Anyway, today was much better. What could be a better way to wash off the jet-lag (SF is 8 hours behind Stockholm) than spending a day at Great America? Luckily enough, they opened for the season today and the weather was sunny and not too windy, even if the temperature could've been a little higher.

Friday, March 7, 2008

3D Excel

Excel as a 3D engine. Yet another proof that some people have way too much time on their hands.

Tuesday, March 4, 2008

SCons and VMWare

VMWare has been using SCons for a year now and are actually pretty happy about it. I would have thought that they would complain more about performance, though.
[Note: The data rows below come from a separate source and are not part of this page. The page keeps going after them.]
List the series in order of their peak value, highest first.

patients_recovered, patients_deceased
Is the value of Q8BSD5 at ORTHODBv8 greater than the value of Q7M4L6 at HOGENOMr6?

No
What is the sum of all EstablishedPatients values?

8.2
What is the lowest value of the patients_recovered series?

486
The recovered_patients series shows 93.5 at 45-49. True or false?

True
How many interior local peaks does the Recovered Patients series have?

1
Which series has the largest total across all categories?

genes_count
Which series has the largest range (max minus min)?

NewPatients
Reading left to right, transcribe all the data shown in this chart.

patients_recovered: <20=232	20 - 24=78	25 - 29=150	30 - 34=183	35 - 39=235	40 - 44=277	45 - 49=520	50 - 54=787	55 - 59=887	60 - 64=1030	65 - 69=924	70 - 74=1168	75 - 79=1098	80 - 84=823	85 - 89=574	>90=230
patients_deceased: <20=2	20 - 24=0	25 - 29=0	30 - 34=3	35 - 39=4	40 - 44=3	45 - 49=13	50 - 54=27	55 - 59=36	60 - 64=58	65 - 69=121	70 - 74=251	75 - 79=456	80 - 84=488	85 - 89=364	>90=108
Thursday, January 17, 2008

ZFS

A friend of mine gave me a link to a set of slides about ZFS the other day. ZFS is a radical different approach to filesystems, with a lot of cool features. It leaves the WinFS vaporware gasping for air. Some of the cool features:
  • Constant-time snapshots: takes no additional space
  • Clones: writable snapshots
  • Backup/restore: incremental backups take time proportional to data changed
  • End-to-end data integrity
  • Dynamic striping: automatically distribute load across all devices
  • Multiple independent prefetch streams, automatic length and stride detection
For personal use I find the backup/restore functionality especially cool. An incremental backup is done by
# zfs send -i tank/fs@A tank/fs@B > /backup/B-A
The time it takes to do a incremental backup is proportional to the amount of data changed, so you can easily use it to drive remote duplication. The following command sends a incremental once per minute to a remote host.
# zfs send -i tank/fs@11:31 tank/fs@11:32 | ssh host zfs receive -d /tank/fs
(The examples are taken from the slides.)

The only drawback is that there is no ZFS support for Windows. Hopefully that will change in the not-too-distant-future.